_Your goal_.
Return word for word everything in the items below from the line containing "collection date: 1909-03-15" down to the line containing "family: Vitaceae", including both of those lines.

_Entries shown_.
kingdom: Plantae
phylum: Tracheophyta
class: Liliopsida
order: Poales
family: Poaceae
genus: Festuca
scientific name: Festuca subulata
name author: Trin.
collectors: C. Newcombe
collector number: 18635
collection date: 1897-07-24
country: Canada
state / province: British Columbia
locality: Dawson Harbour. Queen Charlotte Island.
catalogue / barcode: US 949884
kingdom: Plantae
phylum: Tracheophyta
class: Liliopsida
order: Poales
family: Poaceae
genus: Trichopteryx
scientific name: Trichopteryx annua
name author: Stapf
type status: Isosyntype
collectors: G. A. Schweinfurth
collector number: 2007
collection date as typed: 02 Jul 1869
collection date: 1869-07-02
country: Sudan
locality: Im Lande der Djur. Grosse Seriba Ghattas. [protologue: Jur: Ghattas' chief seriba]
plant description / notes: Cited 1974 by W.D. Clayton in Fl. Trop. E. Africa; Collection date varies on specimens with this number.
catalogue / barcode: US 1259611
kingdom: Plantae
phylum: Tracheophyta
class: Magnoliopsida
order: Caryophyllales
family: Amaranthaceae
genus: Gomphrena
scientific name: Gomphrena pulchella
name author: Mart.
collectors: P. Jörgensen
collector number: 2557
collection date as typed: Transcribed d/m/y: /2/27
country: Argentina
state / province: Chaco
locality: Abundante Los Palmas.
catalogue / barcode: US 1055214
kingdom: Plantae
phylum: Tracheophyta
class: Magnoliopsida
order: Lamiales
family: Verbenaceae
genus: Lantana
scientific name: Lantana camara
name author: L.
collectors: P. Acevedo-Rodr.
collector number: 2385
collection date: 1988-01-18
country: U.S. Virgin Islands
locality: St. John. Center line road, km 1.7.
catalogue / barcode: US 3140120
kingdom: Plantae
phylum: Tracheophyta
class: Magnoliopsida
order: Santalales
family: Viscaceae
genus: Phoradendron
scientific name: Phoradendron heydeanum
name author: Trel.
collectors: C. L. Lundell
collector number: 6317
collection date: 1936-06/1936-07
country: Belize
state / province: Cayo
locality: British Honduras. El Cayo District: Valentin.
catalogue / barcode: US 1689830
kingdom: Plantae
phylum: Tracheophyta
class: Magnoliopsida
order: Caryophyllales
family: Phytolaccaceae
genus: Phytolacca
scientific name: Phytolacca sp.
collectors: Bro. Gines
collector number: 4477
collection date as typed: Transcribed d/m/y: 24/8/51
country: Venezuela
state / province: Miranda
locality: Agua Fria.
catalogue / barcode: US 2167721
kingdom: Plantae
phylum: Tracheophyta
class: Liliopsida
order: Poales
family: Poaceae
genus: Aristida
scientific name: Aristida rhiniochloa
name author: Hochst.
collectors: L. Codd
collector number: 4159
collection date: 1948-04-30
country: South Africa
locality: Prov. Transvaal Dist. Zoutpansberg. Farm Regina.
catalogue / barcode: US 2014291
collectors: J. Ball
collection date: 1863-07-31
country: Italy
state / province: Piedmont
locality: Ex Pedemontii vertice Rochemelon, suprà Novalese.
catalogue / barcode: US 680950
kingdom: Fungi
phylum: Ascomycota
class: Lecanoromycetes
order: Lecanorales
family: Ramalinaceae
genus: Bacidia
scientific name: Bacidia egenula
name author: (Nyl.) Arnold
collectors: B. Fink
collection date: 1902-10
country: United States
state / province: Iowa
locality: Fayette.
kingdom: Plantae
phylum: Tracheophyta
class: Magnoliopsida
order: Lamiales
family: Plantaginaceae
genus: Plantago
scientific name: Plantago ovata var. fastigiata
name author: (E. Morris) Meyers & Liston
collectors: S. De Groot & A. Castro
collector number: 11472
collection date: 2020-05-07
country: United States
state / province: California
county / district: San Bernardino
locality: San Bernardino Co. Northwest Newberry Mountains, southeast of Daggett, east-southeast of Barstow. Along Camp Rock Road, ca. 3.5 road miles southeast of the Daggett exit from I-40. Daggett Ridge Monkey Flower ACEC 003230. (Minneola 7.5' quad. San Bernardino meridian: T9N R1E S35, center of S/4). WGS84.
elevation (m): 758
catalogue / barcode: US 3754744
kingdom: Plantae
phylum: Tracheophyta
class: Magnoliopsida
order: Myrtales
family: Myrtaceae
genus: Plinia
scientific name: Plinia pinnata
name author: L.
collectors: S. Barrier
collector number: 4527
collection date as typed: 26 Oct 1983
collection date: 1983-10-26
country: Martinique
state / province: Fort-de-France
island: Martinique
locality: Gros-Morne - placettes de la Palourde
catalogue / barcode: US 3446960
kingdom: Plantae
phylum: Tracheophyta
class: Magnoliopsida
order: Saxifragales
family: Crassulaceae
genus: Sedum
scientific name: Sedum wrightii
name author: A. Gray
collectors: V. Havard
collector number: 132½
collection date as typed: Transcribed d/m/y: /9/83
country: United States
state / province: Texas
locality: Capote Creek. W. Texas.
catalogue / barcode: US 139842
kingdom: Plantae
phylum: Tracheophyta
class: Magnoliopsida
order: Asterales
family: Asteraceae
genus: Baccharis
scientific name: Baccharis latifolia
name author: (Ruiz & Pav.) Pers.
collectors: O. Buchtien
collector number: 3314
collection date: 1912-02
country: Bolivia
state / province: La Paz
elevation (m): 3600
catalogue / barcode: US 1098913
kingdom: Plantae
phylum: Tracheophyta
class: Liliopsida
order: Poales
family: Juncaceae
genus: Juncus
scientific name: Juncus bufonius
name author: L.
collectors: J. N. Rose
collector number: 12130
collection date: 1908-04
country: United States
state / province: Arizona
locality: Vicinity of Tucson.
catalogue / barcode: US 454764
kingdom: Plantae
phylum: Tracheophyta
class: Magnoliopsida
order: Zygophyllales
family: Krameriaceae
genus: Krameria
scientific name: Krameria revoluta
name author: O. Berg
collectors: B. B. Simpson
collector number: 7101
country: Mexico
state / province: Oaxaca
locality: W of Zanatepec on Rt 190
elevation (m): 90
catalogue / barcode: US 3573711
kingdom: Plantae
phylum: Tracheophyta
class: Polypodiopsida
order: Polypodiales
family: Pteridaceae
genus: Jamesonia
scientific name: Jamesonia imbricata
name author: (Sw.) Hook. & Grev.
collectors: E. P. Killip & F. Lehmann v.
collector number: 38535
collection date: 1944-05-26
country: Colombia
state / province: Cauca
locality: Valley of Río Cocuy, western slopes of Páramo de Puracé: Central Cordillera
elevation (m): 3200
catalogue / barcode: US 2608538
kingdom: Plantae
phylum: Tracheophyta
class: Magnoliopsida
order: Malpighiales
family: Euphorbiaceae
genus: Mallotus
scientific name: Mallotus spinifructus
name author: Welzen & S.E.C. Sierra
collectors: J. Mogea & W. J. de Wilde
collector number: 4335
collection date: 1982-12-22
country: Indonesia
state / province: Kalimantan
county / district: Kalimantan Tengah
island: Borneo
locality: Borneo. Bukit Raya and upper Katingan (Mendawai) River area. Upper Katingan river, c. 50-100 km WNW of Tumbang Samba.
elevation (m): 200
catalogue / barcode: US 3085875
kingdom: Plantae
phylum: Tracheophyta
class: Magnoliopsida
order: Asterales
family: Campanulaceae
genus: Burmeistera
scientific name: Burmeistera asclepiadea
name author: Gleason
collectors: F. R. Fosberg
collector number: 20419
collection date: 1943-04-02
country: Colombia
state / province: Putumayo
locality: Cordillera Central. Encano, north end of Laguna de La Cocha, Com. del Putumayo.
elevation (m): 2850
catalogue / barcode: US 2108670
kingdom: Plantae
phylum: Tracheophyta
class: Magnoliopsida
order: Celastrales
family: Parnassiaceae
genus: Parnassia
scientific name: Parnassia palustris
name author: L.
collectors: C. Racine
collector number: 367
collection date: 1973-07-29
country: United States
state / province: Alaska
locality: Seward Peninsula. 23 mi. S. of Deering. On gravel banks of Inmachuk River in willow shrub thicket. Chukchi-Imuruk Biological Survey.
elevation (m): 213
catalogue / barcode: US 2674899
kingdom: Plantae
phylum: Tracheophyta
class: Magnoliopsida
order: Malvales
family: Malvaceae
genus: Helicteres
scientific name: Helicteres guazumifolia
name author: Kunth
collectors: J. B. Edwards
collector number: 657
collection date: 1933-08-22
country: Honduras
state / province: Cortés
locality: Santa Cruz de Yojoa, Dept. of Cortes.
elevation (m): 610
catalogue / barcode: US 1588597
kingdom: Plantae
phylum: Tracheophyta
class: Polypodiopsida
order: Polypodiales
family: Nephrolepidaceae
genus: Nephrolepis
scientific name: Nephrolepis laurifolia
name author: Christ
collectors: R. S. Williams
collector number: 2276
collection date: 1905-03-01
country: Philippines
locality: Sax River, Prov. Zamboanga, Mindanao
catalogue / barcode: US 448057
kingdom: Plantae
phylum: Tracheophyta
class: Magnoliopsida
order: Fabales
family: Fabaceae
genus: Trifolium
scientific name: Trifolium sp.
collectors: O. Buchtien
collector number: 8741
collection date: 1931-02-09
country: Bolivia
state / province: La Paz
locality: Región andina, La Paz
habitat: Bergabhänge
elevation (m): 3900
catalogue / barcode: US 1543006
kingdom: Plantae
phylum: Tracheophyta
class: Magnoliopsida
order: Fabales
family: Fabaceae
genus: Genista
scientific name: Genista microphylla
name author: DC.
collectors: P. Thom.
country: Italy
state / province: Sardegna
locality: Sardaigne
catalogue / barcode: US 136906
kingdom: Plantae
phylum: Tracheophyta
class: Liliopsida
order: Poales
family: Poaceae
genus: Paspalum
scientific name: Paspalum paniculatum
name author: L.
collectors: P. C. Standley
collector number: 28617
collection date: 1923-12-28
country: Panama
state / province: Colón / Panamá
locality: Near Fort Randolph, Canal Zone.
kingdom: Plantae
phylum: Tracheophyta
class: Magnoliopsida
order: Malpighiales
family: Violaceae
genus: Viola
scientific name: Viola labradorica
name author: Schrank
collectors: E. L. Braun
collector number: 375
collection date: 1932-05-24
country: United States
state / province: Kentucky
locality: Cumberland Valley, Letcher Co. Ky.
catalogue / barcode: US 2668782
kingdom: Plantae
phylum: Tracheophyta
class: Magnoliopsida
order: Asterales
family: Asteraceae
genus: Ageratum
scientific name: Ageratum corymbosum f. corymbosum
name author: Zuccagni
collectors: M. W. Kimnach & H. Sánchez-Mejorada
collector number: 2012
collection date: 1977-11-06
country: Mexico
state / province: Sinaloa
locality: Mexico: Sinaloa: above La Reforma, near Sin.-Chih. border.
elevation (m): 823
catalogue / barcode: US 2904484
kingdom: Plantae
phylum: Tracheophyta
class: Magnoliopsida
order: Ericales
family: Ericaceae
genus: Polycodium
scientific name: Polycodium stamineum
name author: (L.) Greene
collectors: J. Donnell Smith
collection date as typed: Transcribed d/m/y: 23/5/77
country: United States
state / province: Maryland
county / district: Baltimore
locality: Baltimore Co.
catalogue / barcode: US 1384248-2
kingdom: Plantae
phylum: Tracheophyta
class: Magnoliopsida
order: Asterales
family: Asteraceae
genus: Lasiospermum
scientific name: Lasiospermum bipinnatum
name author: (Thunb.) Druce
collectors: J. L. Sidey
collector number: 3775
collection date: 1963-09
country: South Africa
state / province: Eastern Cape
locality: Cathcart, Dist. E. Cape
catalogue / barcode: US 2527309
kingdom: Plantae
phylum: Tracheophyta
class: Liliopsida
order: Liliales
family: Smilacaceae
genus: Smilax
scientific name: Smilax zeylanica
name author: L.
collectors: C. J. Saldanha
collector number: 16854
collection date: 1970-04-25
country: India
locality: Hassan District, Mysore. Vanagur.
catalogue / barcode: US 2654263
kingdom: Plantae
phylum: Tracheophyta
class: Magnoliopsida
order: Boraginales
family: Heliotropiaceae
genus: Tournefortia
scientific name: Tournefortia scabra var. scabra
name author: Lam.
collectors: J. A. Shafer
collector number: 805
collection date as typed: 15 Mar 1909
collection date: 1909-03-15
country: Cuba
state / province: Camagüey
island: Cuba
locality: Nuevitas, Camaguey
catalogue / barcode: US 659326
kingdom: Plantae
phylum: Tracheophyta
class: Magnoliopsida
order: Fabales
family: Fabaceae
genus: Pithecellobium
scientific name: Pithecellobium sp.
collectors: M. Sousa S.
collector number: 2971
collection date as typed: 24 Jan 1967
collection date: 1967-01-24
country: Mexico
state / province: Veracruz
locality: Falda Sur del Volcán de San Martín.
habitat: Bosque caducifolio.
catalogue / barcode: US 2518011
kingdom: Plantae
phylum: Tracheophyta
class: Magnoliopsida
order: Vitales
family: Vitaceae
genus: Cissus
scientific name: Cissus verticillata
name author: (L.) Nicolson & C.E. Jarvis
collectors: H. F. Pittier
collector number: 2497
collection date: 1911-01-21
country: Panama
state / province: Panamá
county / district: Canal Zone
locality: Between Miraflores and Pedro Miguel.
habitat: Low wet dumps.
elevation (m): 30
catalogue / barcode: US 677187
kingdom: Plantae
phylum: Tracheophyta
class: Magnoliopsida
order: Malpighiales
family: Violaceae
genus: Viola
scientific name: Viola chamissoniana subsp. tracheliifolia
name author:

_Complete output_.
collection date: 1909-03-15
country: Cuba
state / province: Camagüey
island: Cuba
locality: Nuevitas, Camaguey
catalogue / barcode: US 659326
kingdom: Plantae
phylum: Tracheophyta
class: Magnoliopsida
order: Fabales
family: Fabaceae
genus: Pithecellobium
scientific name: Pithecellobium sp.
collectors: M. Sousa S.
collector number: 2971
collection date as typed: 24 Jan 1967
collection date: 1967-01-24
country: Mexico
state / province: Veracruz
locality: Falda Sur del Volcán de San Martín.
habitat: Bosque caducifolio.
catalogue / barcode: US 2518011
kingdom: Plantae
phylum: Tracheophyta
class: Magnoliopsida
order: Vitales
family: Vitaceae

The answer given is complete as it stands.